--- Directive ---
From the entries below, copy every line holding the word "мистер".
===== Provided information =====
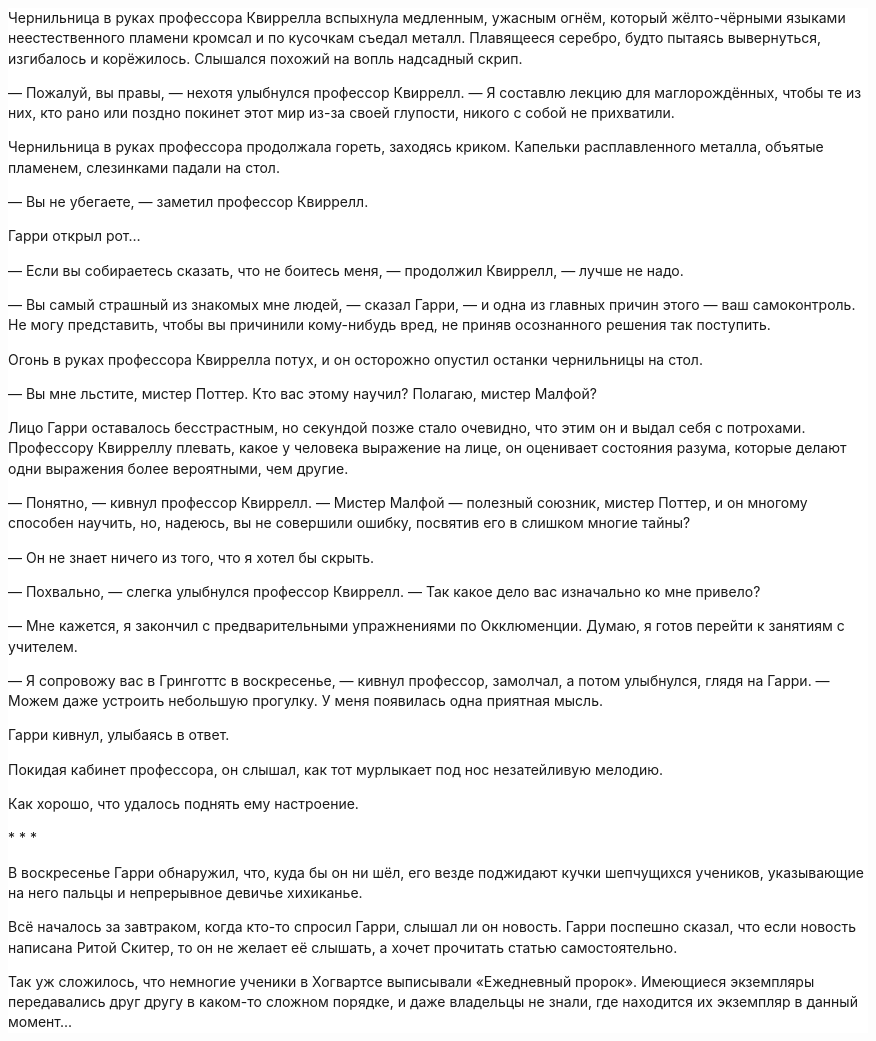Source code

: Чернильница в руках профессора Квиррелла вспыхнула медленным, ужасным огнём, который жёлто-чёрными языками неестественного пламени кромсал и по кусочкам съедал металл. Плавящееся серебро, будто пытаясь вывернуться, изгибалось и корёжилось. Слышался похожий на вопль надсадный скрип.

— Пожалуй, вы правы, — нехотя улыбнулся профессор Квиррелл. — Я составлю лекцию для маглорождённых, чтобы те из них, кто рано или поздно покинет этот мир из-за своей глупости, никого с собой не прихватили.

Чернильница в руках профессора продолжала гореть, заходясь криком. Капельки расплавленного металла, объятые пламенем, слезинками падали на стол.

— Вы не убегаете, — заметил профессор Квиррелл.

Гарри открыл рот…

— Если вы собираетесь сказать, что не боитесь меня, — продолжил Квиррелл, — лучше не надо.

— Вы самый страшный из знакомых мне людей, — сказал Гарри, — и одна из главных причин этого — ваш самоконтроль. Не могу представить, чтобы вы причинили кому-нибудь вред, не приняв осознанного решения так поступить.

Огонь в руках профессора Квиррелла потух, и он осторожно опустил останки чернильницы на стол.

— Вы мне льстите, мистер Поттер. Кто вас этому научил? Полагаю, мистер Малфой?

Лицо Гарри оставалось бесстрастным, но секундой позже стало очевидно, что этим он и выдал себя с потрохами. Профессору Квирреллу плевать, какое у человека выражение на лице, он оценивает состояния разума, которые делают одни выражения более вероятными, чем другие.

— Понятно, — кивнул профессор Квиррелл. — Мистер Малфой — полезный союзник, мистер Поттер, и он многому способен научить, но, надеюсь, вы не совершили ошибку, посвятив его в слишком многие тайны?

— Он не знает ничего из того, что я хотел бы скрыть.

— Похвально, — слегка улыбнулся профессор Квиррелл. — Так какое дело вас изначально ко мне привело?

— Мне кажется, я закончил с предварительными упражнениями по Окклюменции. Думаю, я готов перейти к занятиям с учителем.

— Я сопровожу вас в Гринготтс в воскресенье, — кивнул профессор, замолчал, а потом улыбнулся, глядя на Гарри. — Можем даже устроить небольшую прогулку. У меня появилась одна приятная мысль.

Гарри кивнул, улыбаясь в ответ.

Покидая кабинет профессора, он слышал, как тот мурлыкает под нос незатейливую мелодию.

Как хорошо, что удалось поднять ему настроение.

\* \* \*

В воскресенье Гарри обнаружил, что, куда бы он ни шёл, его везде поджидают кучки шепчущихся учеников, указывающие на него пальцы и непрерывное девичье хихиканье.

Всё началось за завтраком, когда кто-то спросил Гарри, слышал ли он новость. Гарри поспешно сказал, что если новость написана Ритой Скитер, то он не желает её слышать, а хочет прочитать статью самостоятельно.

Так уж сложилось, что немногие ученики в Хогвартсе выписывали «Ежедневный пророк». Имеющиеся экземпляры передавались друг другу в каком-то сложном порядке, и даже владельцы не знали, где находится их экземпляр в данный момент...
=====
--- Worked solution ---
— Вы мне льстите, мистер Поттер. Кто вас этому научил? Полагаю, мистер Малфой?
— Понятно, — кивнул профессор Квиррелл. — Мистер Малфой — полезный союзник, мистер Поттер, и он многому способен научить, но, надеюсь, вы не совершили ошибку, посвятив его в слишком многие тайны?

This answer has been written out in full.